[Saved data entries]
^^^^^^^^^^^^^^^^

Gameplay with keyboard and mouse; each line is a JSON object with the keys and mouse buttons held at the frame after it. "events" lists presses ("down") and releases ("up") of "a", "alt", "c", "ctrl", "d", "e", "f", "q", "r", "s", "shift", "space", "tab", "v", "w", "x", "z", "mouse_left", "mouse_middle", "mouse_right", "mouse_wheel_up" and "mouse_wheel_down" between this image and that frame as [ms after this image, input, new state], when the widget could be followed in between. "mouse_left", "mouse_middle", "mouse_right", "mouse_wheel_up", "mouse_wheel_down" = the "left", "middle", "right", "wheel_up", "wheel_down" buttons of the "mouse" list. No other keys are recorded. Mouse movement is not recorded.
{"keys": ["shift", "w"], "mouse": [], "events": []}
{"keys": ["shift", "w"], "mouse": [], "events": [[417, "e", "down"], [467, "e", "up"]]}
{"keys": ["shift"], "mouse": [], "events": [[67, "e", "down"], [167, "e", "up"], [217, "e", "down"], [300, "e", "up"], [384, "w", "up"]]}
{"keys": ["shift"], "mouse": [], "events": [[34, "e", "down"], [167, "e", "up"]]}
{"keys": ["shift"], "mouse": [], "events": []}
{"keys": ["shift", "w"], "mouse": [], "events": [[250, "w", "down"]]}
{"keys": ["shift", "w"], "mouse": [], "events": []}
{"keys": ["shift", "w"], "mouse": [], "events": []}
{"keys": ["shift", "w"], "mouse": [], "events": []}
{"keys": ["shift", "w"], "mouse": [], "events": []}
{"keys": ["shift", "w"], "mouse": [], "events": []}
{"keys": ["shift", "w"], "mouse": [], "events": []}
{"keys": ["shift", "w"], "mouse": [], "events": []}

^^^^^^^^^^^^^^^^

• _TASK STATEMENT_: The full set of records above is to be printed exactly as it appears.

• _PROBLEM SOLUTION_:
Gameplay with keyboard and mouse; each line is a JSON object with the keys and mouse buttons held at the frame after it. "events" lists presses ("down") and releases ("up") of "a", "alt", "c", "ctrl", "d", "e", "f", "q", "r", "s", "shift", "space", "tab", "v", "w", "x", "z", "mouse_left", "mouse_middle", "mouse_right", "mouse_wheel_up" and "mouse_wheel_down" between this image and that frame as [ms after this image, input, new state], when the widget could be followed in between. "mouse_left", "mouse_middle", "mouse_right", "mouse_wheel_up", "mouse_wheel_down" = the "left", "middle", "right", "wheel_up", "wheel_down" buttons of the "mouse" list. No other keys are recorded. Mouse movement is not recorded.
{"keys": ["shift", "w"], "mouse": [], "events": []}
{"keys": ["shift", "w"], "mouse": [], "events": [[417, "e", "down"], [467, "e", "up"]]}
{"keys": ["shift"], "mouse": [], "events": [[67, "e", "down"], [167, "e", "up"], [217, "e", "down"], [300, "e", "up"], [384, "w", "up"]]}
{"keys": ["shift"], "mouse": [], "events": [[34, "e", "down"], [167, "e", "up"]]}
{"keys": ["shift"], "mouse": [], "events": []}
{"keys": ["shift", "w"], "mouse": [], "events": [[250, "w", "down"]]}
{"keys": ["shift", "w"], "mouse": [], "events": []}
{"keys": ["shift", "w"], "mouse": [], "events": []}
{"keys": ["shift", "w"], "mouse": [], "events": []}
{"keys": ["shift", "w"], "mouse": [], "events": []}
{"keys": ["shift", "w"], "mouse": [], "events": []}
{"keys": ["shift", "w"], "mouse": [], "events": []}
{"keys": ["shift", "w"], "mouse": [], "events": []}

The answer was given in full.